TUGAS YANG DIKERJAKAN:
1) Jawablah pertanyaan berikut berdasarkan teks tentang perempuan dalam Islam dan politik di bawah ini.
(a) Pada abad berapa feminisme mulai digelorakan di barat?
(b) Surat dan ayat apa yang dikutip sebagai dasar konsep kesetaraan?
(c) Berapa persen keterwakilan perempuan dalam parlemen Amerika Serikat?
2) Tulis ulang bagian teks tentang perempuan dalam Islam dan politik dari "Paradigma berpikir yang" sampai "agar tetap terjaga.", lalu ganti "peradaban" dengan "kebudayaan".

BLOK TEKS:
===============

Paradigma berpikir yang melenceng ini
perlahan menjadi lurus ketika Islam sudah mulai menyentuh peradaban di daratan
Arab. Perempuan begitu dihargai dalam Islam, kehormatan sosial perempuan diatur
dengan apik agar tetap terjaga.
Ketika pada abad 18 feminisme mulai digelorakan di barat, kemudian muncul
gerakan kesetaraan gender, hingga pada perkembangannya menuju pada tuntutan
kesetaraan hak antara perempuan dan laki-laki. Jauh sebelum itu, 14 abad yang
lalu Islam telah menggelorakan kesetaraan dan keadilan antara hak laki-laki dan
perempuan. Konsep ini tercantum dalam surat An-Nahl ayat 97: “barangsiapa melakukan kebajikan baik
laki-laki maupun perempuan dalam keadaan beriman, maka kami akan karuniakan
kepadanya kehidupan yang baik.” Sejatinya Allah akan memberikan balasan
bagi setiap hamba-Nya sesuai dengan kadar pekerjaan yang ia lakukan. Lantas
bentuk kesetaraan dan keadilan yang seperti apalagi yang diperjuangkan oleh
kaum feminis? Bukankah Islam telah memberikan solusinya?
Perempuan dan Politik
Dunia politik sering kali dimaknai dengan dunia
laki-laki. Hukum rimba diyakini masih berlaku di dunia politik, Hobbes
mengistilahkan hal yang demikian sebagai the
man is wolf to man, manusia adalah serigala bagi manusia lainya. Sedangkan
perempuan dalam budaya Indonesia (maupun di negara-negara lainnya) lebih banyak
dikenal sebagai sosok yang lemah lembut, keibuan dan cenderung memilih
kedamaian. Hal ini sangat bertentangan dengan gambaran politik menurut Hobbes
yang terkesan keras. Imbas dari persepsi semacam ini dapat dirasakan pada dunia
politik internasional maupun di tingkat domestik, Indonesia. Jumlah politisi
perempuan yang menduduki jabatan publik di tata pemerintahan masih sangat
minim. Seperti diberitakan media on-line,
perwakilan PBB mengatakan bahwa keterwakilan perempuan dalam parlemen di
beberapa negara sebagai berikut: Rusia memiliki 13,6% keterwakilan perempuan,
Amerika Serikat 16,8%, Perancis 18,9%, Cina 21,3% dan Inggris 22,3%. Berbicara
pada tingkat domestik, di Indonesia sendiri keterwakilan perempuan di DPR belum
menembus angka 30%.

===============

ISI DATA:
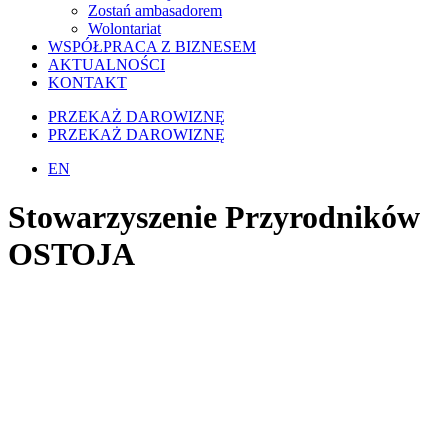
Zostań ambasadorem
Wolontariat
WSPÓŁPRACA Z BIZNESEM
AKTUALNOŚCI
KONTAKT
PRZEKAŻ DAROWIZNĘ
PRZEKAŻ DAROWIZNĘ
EN
Stowarzyszenie Przyrodników
OSTOJA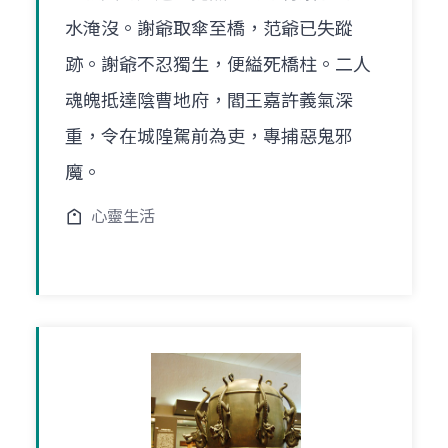
水淹沒。謝爺取傘至橋，范爺已失蹤
跡。謝爺不忍獨生，便縊死橋柱。二人
魂魄抵達陰曹地府，閻王嘉許義氣深
重，令在城隍駕前為吏，專捕惡鬼邪
魔。
心靈生活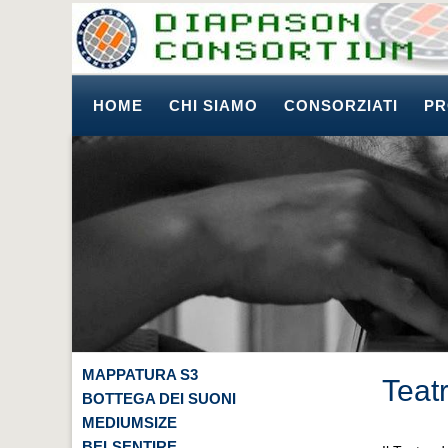
HOME
CHI SIAMO
CONSORZIATI
PR
MAPPATURA S3
Teat
BOTTEGA DEI SUONI
MEDIUMSIZE
BELSENTIRE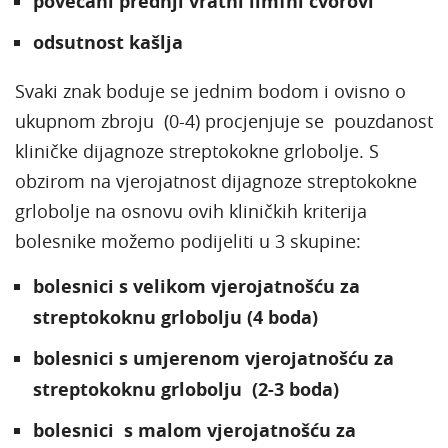
povećani prednji vratni limfni čvorovi
odsutnost kašlja
Svaki znak boduje se jednim bodom i ovisno o
ukupnom zbroju (0-4) procjenjuje se pouzdanost
kliničke dijagnoze streptokokne grlobolje. S
obzirom na vjerojatnost dijagnoze streptokokne
grlobolje na osnovu ovih kliničkih kriterija
bolesnike možemo podijeliti u 3 skupine:
bolesnici s velikom vjerojatnošću za
streptokoknu grlobolju (4 boda)
bolesnici s umjerenom vjerojatnošću za
streptokoknu grlobolju (2-3 boda)
bolesnici s malom vjerojatnošću za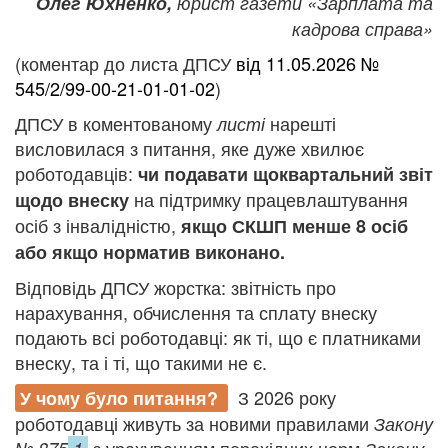
Олег Юхненко,
юрист газети «Зарплата та
кадрова справа»
(коментар до листа ДПСУ
від 11.05.2026 №
545/2/99-00-21-01-01-02
)
ДПСУ в коментованому
нарешті
листі
висловилася з питання, яке дуже хвилює
роботодавців:
чи подавати щоквартальний звіт
на підтримку працевлаштування
щодо внеску
осіб з інвалідністю,
якщо СКШП менше 8 осіб
або якщо норматив виконано.
Відповідь ДПСУ жорстка: звітність про
нарахування, обчислення та сплату внеску
подають всі роботодавці: як ті, що є платниками
внеску, та і ті, що такими не є.
З 2026 року
У чому було питання?
роботодавці живуть за новими правилами
Закону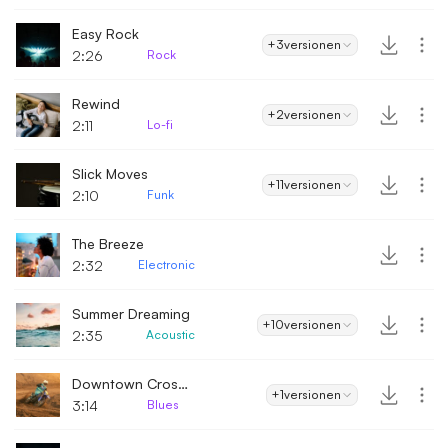
Easy Rock
+3
versionen
2:26
Rock
Rewind
+2
versionen
2:11
Lo-fi
Slick Moves
+11
versionen
2:10
Funk
The Breeze
2:32
Electronic
Summer Dreaming
+10
versionen
2:35
Acoustic
Downtown Crossroads
+1
versionen
3:14
Blues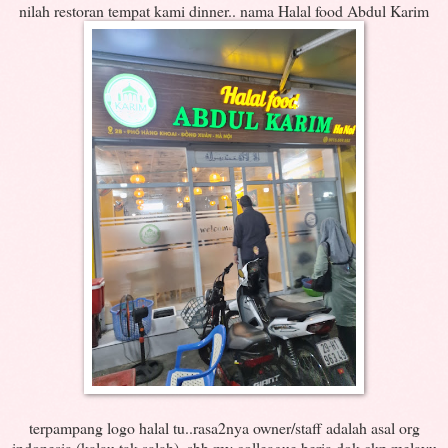
nilah restoran tempat kami dinner.. nama Halal food Abdul Karim
terpampang logo halal tu..rasa2nya owner/staff adalah asal org
indonesia (kalau tak salah), sbb my colleague beria dok ckp melayu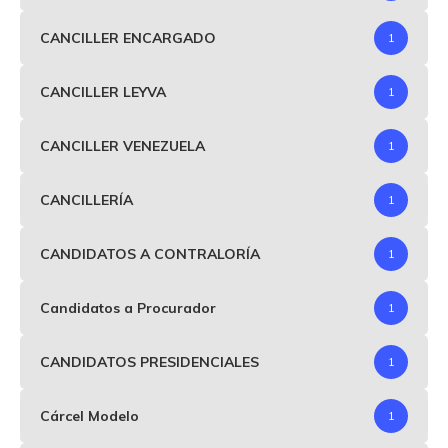
CANCILLER ENCARGADO
1
CANCILLER LEYVA
1
CANCILLER VENEZUELA
1
CANCILLERÍA
1
CANDIDATOS A CONTRALORÍA
1
Candidatos a Procurador
1
CANDIDATOS PRESIDENCIALES
1
Cárcel Modelo
1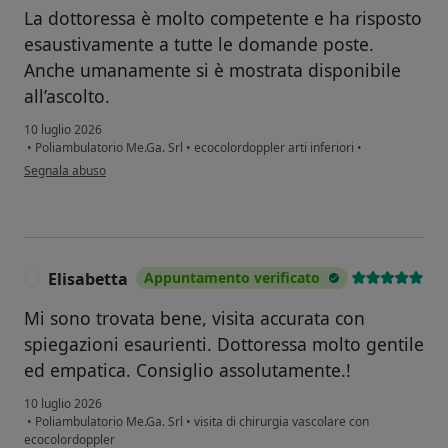
La dottoressa è molto competente e ha risposto
esaustivamente a tutte le domande poste.
Anche umanamente si è mostrata disponibile
all’ascolto.
10 luglio 2026
•
Poliambulatorio Me.Ga. Srl
•
ecocolordoppler arti inferiori
•
secondo l'opinione dell'utente E.R.
Segnala abuso
Elisabetta
Appuntamento verificato
E
Mi sono trovata bene, visita accurata con
spiegazioni esaurienti. Dottoressa molto gentile
ed empatica. Consiglio assolutamente.!
10 luglio 2026
•
Poliambulatorio Me.Ga. Srl
•
visita di chirurgia vascolare con
ecocolordoppler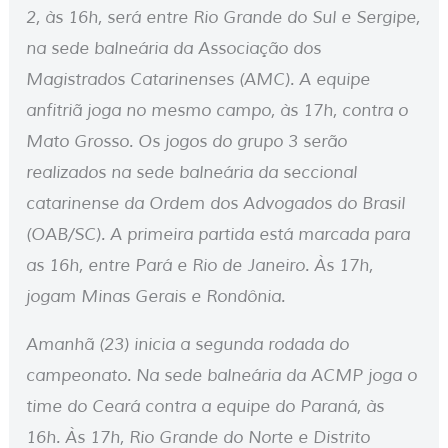
2, às 16h, será entre Rio Grande do Sul e Sergipe,
na sede balneária da Associação dos
Magistrados Catarinenses (AMC). A equipe
anfitriã joga no mesmo campo, às 17h, contra o
Mato Grosso. Os jogos do grupo 3 serão
realizados na sede balneária da seccional
catarinense da Ordem dos Advogados do Brasil
(OAB/SC). A primeira partida está marcada para
as 16h, entre Pará e Rio de Janeiro. Às 17h,
jogam Minas Gerais e Rondônia.
Amanhã (23) inicia a segunda rodada do
campeonato. Na sede balneária da ACMP joga o
time do Ceará contra a equipe do Paraná, às
16h. Às 17h, Rio Grande do Norte e Distrito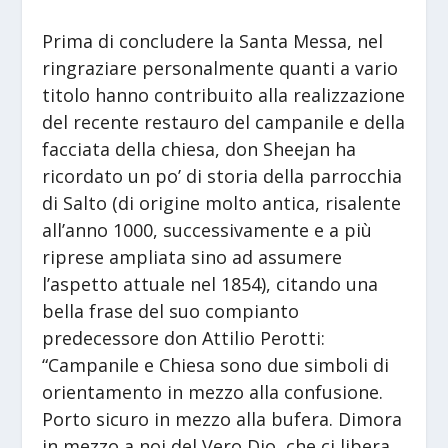
Prima di concludere la Santa Messa, nel
ringraziare personalmente quanti a vario
titolo hanno contribuito alla realizzazione
del recente restauro del campanile e della
facciata della chiesa, don Sheejan ha
ricordato un po’ di storia della parrocchia
di Salto (di origine molto antica, risalente
all’anno 1000, successivamente e a più
riprese ampliata sino ad assumere
l’aspetto attuale nel 1854), citando una
bella frase del suo compianto
predecessore don Attilio Perotti:
“Campanile e Chiesa sono due simboli di
orientamento in mezzo alla confusione.
Porto sicuro in mezzo alla bufera. Dimora
in mezzo a noi del Vero Dio, che ci libera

===============

HASIL LATIHAN:
1)
(a) Abad 18.
(b) Surat An-Nahl ayat 97.
(c) 16,8%.

2)
Paradigma berpikir yang melenceng ini
perlahan menjadi lurus ketika Islam sudah mulai menyentuh kebudayaan di daratan
Arab. Perempuan begitu dihargai dalam Islam, kehormatan sosial perempuan diatur
dengan apik agar tetap terjaga.